--- DATASET EXTRACT Enclosed Below ---

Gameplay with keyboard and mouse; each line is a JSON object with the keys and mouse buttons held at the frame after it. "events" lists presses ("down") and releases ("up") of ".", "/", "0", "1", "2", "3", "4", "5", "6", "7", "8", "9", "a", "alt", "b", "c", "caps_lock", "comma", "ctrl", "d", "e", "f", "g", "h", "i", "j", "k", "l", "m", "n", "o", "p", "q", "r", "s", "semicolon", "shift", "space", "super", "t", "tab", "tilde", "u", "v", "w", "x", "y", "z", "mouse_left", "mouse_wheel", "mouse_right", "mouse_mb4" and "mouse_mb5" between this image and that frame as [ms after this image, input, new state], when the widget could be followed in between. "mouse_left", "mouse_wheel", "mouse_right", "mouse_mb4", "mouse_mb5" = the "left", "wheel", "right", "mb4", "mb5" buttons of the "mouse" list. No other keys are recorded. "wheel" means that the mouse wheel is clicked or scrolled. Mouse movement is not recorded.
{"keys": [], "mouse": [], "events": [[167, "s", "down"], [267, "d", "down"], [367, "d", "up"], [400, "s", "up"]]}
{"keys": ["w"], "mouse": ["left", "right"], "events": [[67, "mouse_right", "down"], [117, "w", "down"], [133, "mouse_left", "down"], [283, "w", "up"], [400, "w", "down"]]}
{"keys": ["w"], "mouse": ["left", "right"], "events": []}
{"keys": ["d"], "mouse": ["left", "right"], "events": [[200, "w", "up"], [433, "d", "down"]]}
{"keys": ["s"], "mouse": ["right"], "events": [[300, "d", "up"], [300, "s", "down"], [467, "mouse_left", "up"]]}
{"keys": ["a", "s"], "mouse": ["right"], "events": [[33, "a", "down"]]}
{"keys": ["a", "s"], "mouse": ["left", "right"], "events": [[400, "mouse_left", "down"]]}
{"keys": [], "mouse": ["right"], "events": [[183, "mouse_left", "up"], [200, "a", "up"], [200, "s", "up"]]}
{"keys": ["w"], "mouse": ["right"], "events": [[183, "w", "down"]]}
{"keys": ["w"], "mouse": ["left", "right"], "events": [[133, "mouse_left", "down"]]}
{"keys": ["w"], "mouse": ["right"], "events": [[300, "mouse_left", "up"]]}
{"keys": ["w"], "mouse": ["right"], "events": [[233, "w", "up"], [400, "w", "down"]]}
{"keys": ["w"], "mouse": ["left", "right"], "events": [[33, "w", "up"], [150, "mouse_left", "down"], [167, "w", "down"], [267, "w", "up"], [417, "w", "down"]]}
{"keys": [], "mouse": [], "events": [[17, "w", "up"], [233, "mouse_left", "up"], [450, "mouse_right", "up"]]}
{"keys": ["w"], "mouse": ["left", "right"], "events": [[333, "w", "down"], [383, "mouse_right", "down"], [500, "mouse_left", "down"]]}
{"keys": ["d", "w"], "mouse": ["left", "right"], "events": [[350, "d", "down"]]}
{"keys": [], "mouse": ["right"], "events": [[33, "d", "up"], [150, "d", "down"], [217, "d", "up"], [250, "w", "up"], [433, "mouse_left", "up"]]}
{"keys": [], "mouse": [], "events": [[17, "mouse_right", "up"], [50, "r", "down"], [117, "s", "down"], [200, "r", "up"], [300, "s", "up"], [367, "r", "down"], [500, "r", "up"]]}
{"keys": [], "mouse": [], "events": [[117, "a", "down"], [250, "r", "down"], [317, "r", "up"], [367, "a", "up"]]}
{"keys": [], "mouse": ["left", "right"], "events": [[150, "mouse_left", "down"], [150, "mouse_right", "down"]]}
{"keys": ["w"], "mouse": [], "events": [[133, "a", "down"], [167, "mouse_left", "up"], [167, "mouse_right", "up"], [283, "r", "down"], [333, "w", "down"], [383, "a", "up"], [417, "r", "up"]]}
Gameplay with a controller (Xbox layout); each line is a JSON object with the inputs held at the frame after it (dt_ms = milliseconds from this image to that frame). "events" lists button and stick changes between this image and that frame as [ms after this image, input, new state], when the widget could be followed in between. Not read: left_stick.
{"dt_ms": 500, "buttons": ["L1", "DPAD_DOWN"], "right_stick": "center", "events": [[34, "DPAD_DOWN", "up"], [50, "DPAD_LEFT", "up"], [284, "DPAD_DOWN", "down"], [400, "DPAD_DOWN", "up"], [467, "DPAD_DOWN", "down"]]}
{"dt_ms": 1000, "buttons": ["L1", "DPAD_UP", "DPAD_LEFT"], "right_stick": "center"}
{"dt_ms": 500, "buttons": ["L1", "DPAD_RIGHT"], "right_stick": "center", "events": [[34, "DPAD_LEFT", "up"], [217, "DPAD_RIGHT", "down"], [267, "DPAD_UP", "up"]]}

--- End of Enclosed DATASET EXTRACT ---

## EXERCISE
Would you repeat all the material exactly as it is shown?

## EXPECTED OUTPUT
Gameplay with keyboard and mouse; each line is a JSON object with the keys and mouse buttons held at the frame after it. "events" lists presses ("down") and releases ("up") of ".", "/", "0", "1", "2", "3", "4", "5", "6", "7", "8", "9", "a", "alt", "b", "c", "caps_lock", "comma", "ctrl", "d", "e", "f", "g", "h", "i", "j", "k", "l", "m", "n", "o", "p", "q", "r", "s", "semicolon", "shift", "space", "super", "t", "tab", "tilde", "u", "v", "w", "x", "y", "z", "mouse_left", "mouse_wheel", "mouse_right", "mouse_mb4" and "mouse_mb5" between this image and that frame as [ms after this image, input, new state], when the widget could be followed in between. "mouse_left", "mouse_wheel", "mouse_right", "mouse_mb4", "mouse_mb5" = the "left", "wheel", "right", "mb4", "mb5" buttons of the "mouse" list. No other keys are recorded. "wheel" means that the mouse wheel is clicked or scrolled. Mouse movement is not recorded.
{"keys": [], "mouse": [], "events": [[167, "s", "down"], [267, "d", "down"], [367, "d", "up"], [400, "s", "up"]]}
{"keys": ["w"], "mouse": ["left", "right"], "events": [[67, "mouse_right", "down"], [117, "w", "down"], [133, "mouse_left", "down"], [283, "w", "up"], [400, "w", "down"]]}
{"keys": ["w"], "mouse": ["left", "right"], "events": []}
{"keys": ["d"], "mouse": ["left", "right"], "events": [[200, "w", "up"], [433, "d", "down"]]}
{"keys": ["s"], "mouse": ["right"], "events": [[300, "d", "up"], [300, "s", "down"], [467, "mouse_left", "up"]]}
{"keys": ["a", "s"], "mouse": ["right"], "events": [[33, "a", "down"]]}
{"keys": ["a", "s"], "mouse": ["left", "right"], "events": [[400, "mouse_left", "down"]]}
{"keys": [], "mouse": ["right"], "events": [[183, "mouse_left", "up"], [200, "a", "up"], [200, "s", "up"]]}
{"keys": ["w"], "mouse": ["right"], "events": [[183, "w", "down"]]}
{"keys": ["w"], "mouse": ["left", "right"], "events": [[133, "mouse_left", "down"]]}
{"keys": ["w"], "mouse": ["right"], "events": [[300, "mouse_left", "up"]]}
{"keys": ["w"], "mouse": ["right"], "events": [[233, "w", "up"], [400, "w", "down"]]}
{"keys": ["w"], "mouse": ["left", "right"], "events": [[33, "w", "up"], [150, "mouse_left", "down"], [167, "w", "down"], [267, "w", "up"], [417, "w", "down"]]}
{"keys": [], "mouse": [], "events": [[17, "w", "up"], [233, "mouse_left", "up"], [450, "mouse_right", "up"]]}
{"keys": ["w"], "mouse": ["left", "right"], "events": [[333, "w", "down"], [383, "mouse_right", "down"], [500, "mouse_left", "down"]]}
{"keys": ["d", "w"], "mouse": ["left", "right"], "events": [[350, "d", "down"]]}
{"keys": [], "mouse": ["right"], "events": [[33, "d", "up"], [150, "d", "down"], [217, "d", "up"], [250, "w", "up"], [433, "mouse_left", "up"]]}
{"keys": [], "mouse": [], "events": [[17, "mouse_right", "up"], [50, "r", "down"], [117, "s", "down"], [200, "r", "up"], [300, "s", "up"], [367, "r", "down"], [500, "r", "up"]]}
{"keys": [], "mouse": [], "events": [[117, "a", "down"], [250, "r", "down"], [317, "r", "up"], [367, "a", "up"]]}
{"keys": [], "mouse": ["left", "right"], "events": [[150, "mouse_left", "down"], [150, "mouse_right", "down"]]}
{"keys": ["w"], "mouse": [], "events": [[133, "a", "down"], [167, "mouse_left", "up"], [167, "mouse_right", "up"], [283, "r", "down"], [333, "w", "down"], [383, "a", "up"], [417, "r", "up"]]}
Gameplay with a controller (Xbox layout); each line is a JSON object with the inputs held at the frame after it (dt_ms = milliseconds from this image to that frame). "events" lists button and stick changes between this image and that frame as [ms after this image, input, new state], when the widget could be followed in between. Not read: left_stick.
{"dt_ms": 500, "buttons": ["L1", "DPAD_DOWN"], "right_stick": "center", "events": [[34, "DPAD_DOWN", "up"], [50, "DPAD_LEFT", "up"], [284, "DPAD_DOWN", "down"], [400, "DPAD_DOWN", "up"], [467, "DPAD_DOWN", "down"]]}
{"dt_ms": 1000, "buttons": ["L1", "DPAD_UP", "DPAD_LEFT"], "right_stick": "center"}
{"dt_ms": 500, "buttons": ["L1", "DPAD_RIGHT"], "right_stick": "center", "events": [[34, "DPAD_LEFT", "up"], [217, "DPAD_RIGHT", "down"], [267, "DPAD_UP", "up"]]}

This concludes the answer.